Brazos Bookstore signing
The Beauty of Different shows the extraordinary within ordinary people
It's a proven fact — you can't say no to Karen Walrond.
In fact, you'd be out of your gourd to tell this tour-de-force of positivity anything but yes.
So when Walrond openly gushes about the allure of your carefree smile — which she noticed on Twitter, no less — enthusiastically raves about a book she's working on, and hopefully suggests you sit in front of her camera for "a few pictures" for this project, you do it.
And that's how I ended up in The Beauty of Different.
Before you go wild with the assumptions, it wasn't because I was any more attractive than the next girl. Walrond's book, a glossy, engaging collection of photography and highly personal stories from first-named Houstonians and beyond, is a culmination of Walrond's realization that loveliness doesn't begin or end with convention.
As an 11-year-old with "a short afro and and sensible shoes" relocating from tiny Trinidad to the "relatively large town" of Kingwood, Tex., Walrond did everything she could to look like what she dubbed "the Kingwood Girls."
"I officially began my long career in Trying To Be The Same," she wrote.
But life wouldn't let Walrond blend into the sidelines. Life tugged and pulled Walrond into the center of the room. Life wanted Walrond to stand out.
"After all those years of Trying To Be The Same, I had finally discovered that Different is very, very beautiful."
And The Beauty of Different, with its soaring mantra of, "You are different, and you're beautiful," wants to prove to you just how pretty the misfits can be.
Divided into eight chapters to reveal the ways beauty "manifests itself" — individuality, spirituality, imperfection, anxiety, heartbreak, language, adventure, agelessness — each portrait features a heartfelt quote from its subject, starting with, "I'm different because ..."

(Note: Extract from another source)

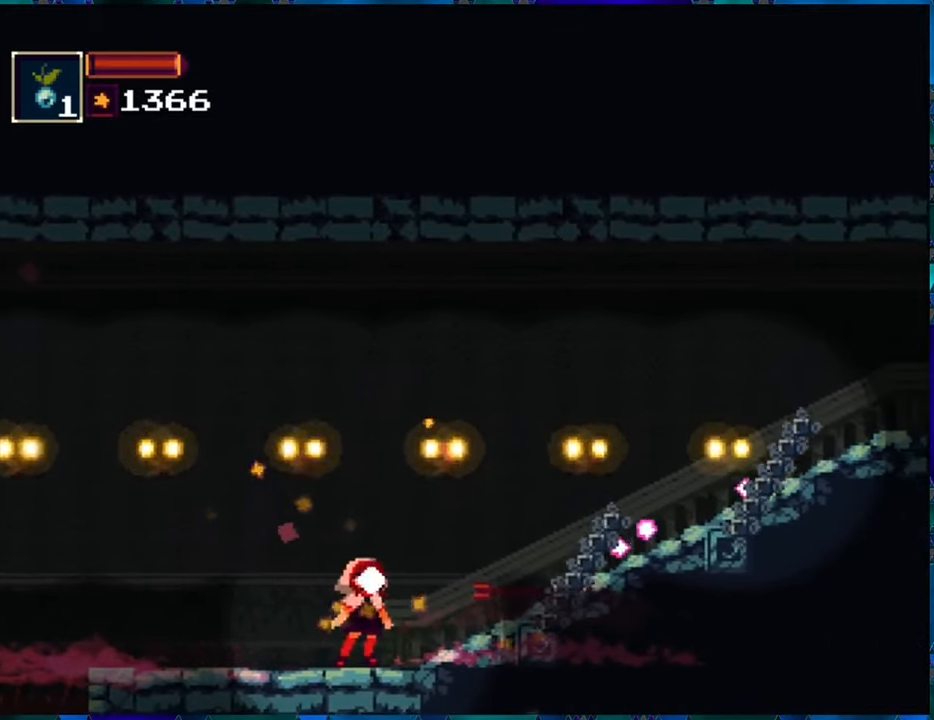
{"buttons": ["B", "R1", "DPAD_RIGHT"], "left_stick": "center", "right_stick": "center", "events": [[300, "DPAD_RIGHT", "down"], [467, "B", "down"]]}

The stark, honest photographs are interspersed with inspirational commentary by Walrond, along with the flesh-outs of compelling, illustrative stories from highlighted individuals.
Take former Houstonian Jenny Lawson, the sassy voice powering The Bloggess, for example. Lawson talked openly, candidly — and somewhat uncomfortably — about her ongoing battle with fear and anxiety disorder in the book.
"Instead of seeing the broken parts of me, Karen showed me the strong parts...the parts that had healed over or that were still vulnerable but unique." Lawson wrote. "She made me proud to be me and proud of the things that make me different...even if those are also the things I so often hide from the rest of the world."
So where does Walrond find all this beauty? "This book advances the notion that there is beauty in everything," said Adam Sandoval, a "self-proclaimed weirdo and proud of it," who appears in The Beauty of Different.
"We have completely bizarre notions of what beauty is, but only a tiny fraction of the population looks that way. It's unrealistic," Sandoval said. "There is far more beauty in the reality of the world around us than the fantasy of the ideal."
Kirtsy co-founder Laura Mayes, one of the grinning mugs featured in the book, couldn't agree more. "It's these exact imperfections (the ones we spend way too much energy trying to hide) that make us beautiful," Mayes said. "And I hope [the book] connects us to the beauty in ourselves, and each other."
Acute awareness of this unorthodox magnificence is a major theme threading itself throughout The Beauty of Different. "In a superficial world, we so often lose sight of the beauty that positively emanates out of each of us," said Katie Laird, another face you'll find amongst the book's pages.
"A mother’s stretch marks, fuzzy hair on a rainy day, your best friend’s crooked smile, the tingly feeling you get in your fingers when you hear someone belly laugh really hard. Beautiful. Who needs glossy magazines to define what makes your eyes smile?" Laird said.
You see? Not only do I belong in The Beauty of Different, but so do you. And your sister, your newspaper delivery boy, your veterinarian. We all do.
Is Walrond on to something? Tell her on Thursday at Brazos Bookstore, where she'll be signing copies of The Beauty of Different at 7 p.m.
We guarantee she thinks you're beautiful, too. And we're willing to bet she'll tell you so.